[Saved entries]
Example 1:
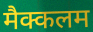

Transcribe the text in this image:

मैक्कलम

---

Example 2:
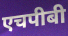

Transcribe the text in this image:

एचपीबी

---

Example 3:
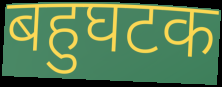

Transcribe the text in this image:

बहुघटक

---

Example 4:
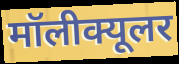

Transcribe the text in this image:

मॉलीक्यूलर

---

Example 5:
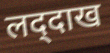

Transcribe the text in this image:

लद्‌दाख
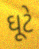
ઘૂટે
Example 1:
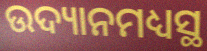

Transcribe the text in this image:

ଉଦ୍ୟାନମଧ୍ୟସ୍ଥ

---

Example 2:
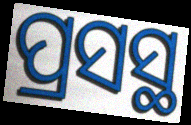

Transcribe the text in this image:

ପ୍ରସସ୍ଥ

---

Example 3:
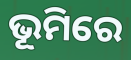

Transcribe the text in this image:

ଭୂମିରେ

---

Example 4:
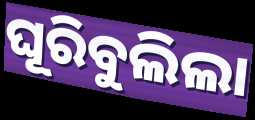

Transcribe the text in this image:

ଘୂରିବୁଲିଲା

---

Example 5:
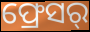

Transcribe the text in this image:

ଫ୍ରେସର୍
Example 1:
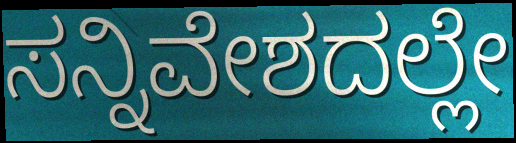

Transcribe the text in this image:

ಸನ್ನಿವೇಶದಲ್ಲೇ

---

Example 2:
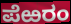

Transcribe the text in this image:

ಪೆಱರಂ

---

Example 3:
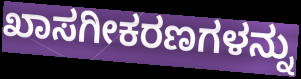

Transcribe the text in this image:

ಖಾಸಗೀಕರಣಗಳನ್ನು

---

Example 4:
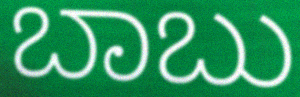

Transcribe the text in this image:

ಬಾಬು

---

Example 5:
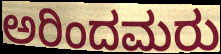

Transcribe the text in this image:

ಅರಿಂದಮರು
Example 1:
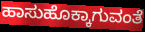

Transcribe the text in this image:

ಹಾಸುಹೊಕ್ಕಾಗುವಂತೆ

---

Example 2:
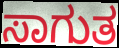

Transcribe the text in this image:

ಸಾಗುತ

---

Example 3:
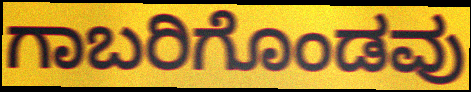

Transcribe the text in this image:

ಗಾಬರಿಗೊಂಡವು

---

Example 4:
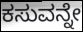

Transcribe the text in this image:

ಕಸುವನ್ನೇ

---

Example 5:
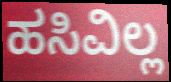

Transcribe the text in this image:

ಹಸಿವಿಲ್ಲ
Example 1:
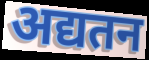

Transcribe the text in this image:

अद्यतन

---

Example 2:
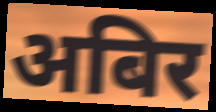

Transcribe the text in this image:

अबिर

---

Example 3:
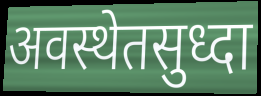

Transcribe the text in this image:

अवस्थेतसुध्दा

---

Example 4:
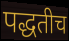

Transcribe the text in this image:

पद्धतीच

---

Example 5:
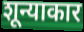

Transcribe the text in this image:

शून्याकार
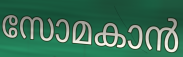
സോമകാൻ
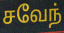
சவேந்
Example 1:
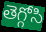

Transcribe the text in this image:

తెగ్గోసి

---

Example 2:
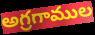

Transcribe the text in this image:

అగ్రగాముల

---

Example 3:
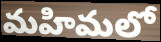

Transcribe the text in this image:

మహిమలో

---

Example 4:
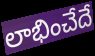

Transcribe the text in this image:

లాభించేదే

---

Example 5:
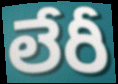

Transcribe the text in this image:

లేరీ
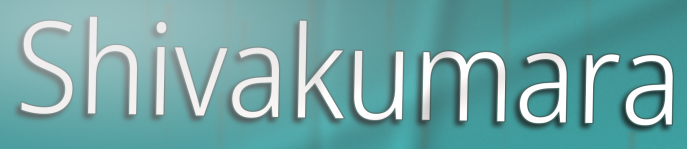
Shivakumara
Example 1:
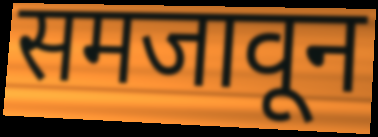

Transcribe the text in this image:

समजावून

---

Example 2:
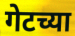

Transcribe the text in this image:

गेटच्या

Exercise description - Each entry needs to be returned verbatim, with its pictures left out.

Answer to the problem -
Example 1:

Transcribe the text in this image:

मैक्कलम

---

Example 2:

Transcribe the text in this image:

एचपीबी

---

Example 3:

Transcribe the text in this image:

बहुघटक

---

Example 4:

Transcribe the text in this image:

मॉलीक्यूलर

---

Example 5:

Transcribe the text in this image:

लद्‌दाख
ઘૂટે
Example 1:

Transcribe the text in this image:

ଉଦ୍ୟାନମଧ୍ୟସ୍ଥ

---

Example 2:

Transcribe the text in this image:

ପ୍ରସସ୍ଥ

---

Example 3:

Transcribe the text in this image:

ଭୂମିରେ

---

Example 4:

Transcribe the text in this image:

ଘୂରିବୁଲିଲା

---

Example 5:

Transcribe the text in this image:

ଫ୍ରେସର୍
Example 1:

Transcribe the text in this image:

ಸನ್ನಿವೇಶದಲ್ಲೇ

---

Example 2:

Transcribe the text in this image:

ಪೆಱರಂ

---

Example 3:

Transcribe the text in this image:

ಖಾಸಗೀಕರಣಗಳನ್ನು

---

Example 4:

Transcribe the text in this image:

ಬಾಬು

---

Example 5:

Transcribe the text in this image:

ಅರಿಂದಮರು
Example 1:

Transcribe the text in this image:

ಹಾಸುಹೊಕ್ಕಾಗುವಂತೆ

---

Example 2:

Transcribe the text in this image:

ಸಾಗುತ

---

Example 3:

Transcribe the text in this image:

ಗಾಬರಿಗೊಂಡವು

---

Example 4:

Transcribe the text in this image:

ಕಸುವನ್ನೇ

---

Example 5:

Transcribe the text in this image:

ಹಸಿವಿಲ್ಲ
Example 1:

Transcribe the text in this image:

अद्यतन

---

Example 2:

Transcribe the text in this image:

अबिर

---

Example 3:

Transcribe the text in this image:

अवस्थेतसुध्दा

---

Example 4:

Transcribe the text in this image:

पद्धतीच

---

Example 5:

Transcribe the text in this image:

शून्याकार
സോമകാൻ
சவேந்
Example 1:

Transcribe the text in this image:

తెగ్గోసి

---

Example 2:

Transcribe the text in this image:

అగ్రగాముల

---

Example 3:

Transcribe the text in this image:

మహిమలో

---

Example 4:

Transcribe the text in this image:

లాభించేదే

---

Example 5:

Transcribe the text in this image:

లేరీ
Shivakumara
Example 1:

Transcribe the text in this image:

समजावून

---

Example 2:

Transcribe the text in this image:

गेटच्या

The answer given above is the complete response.